Mais si c'est spectaculaire, la réussite tient aussi au fait que l'on soit ancré dans un contexte plus réaliste avec des ennemis crédibles et des gadgets réduit. James Bond est ici, non sans failles, plus violent et moins séducteur mais toujours avec autant charismatique. Le personnage, tout comme ses enjeux, est un minimum travaillé, intéressant et bénéficie d'une excellente composition de Timothy Dalton. Glen donne du rythme à son film et instaure de la tension et de l'intensité lorsqu'il le faut.
C'est aussi là l'une des principales réussites du film, John Glen privilégie l'étude de son personnage et un ton plus réaliste plutôt que le second degré, le côté séduction et l'humour.
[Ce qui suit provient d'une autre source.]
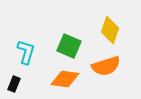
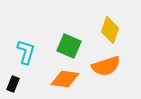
black rectangle: moved 1 px left
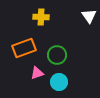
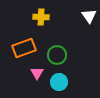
pink triangle: rotated 40 degrees counterclockwise
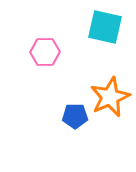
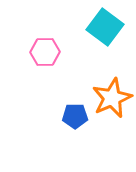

Il se concentre vraiment sur son personnage et la mission et le parti pris, en plus d'être intéressant, est totalement maîtrisé. Face à Bond, les personnages secondaires, à défauts d'être toujours transcendant, sont au moins intéressants et plus particulièrement la blonde Kara Milovy.
Bref moins d'humour et de charme mais un contexte réaliste prenant, de l'action efficace et bien réalisée et on prend un agréable plaisir à suivre cette aventure qui emmène Bond à travers divers endroits dans le monde. Un jeu de pistes maîtrisé de bout en bout et qui bénéficie d'un excellent Timothy Dalton dans le rôle de l'agent britannique.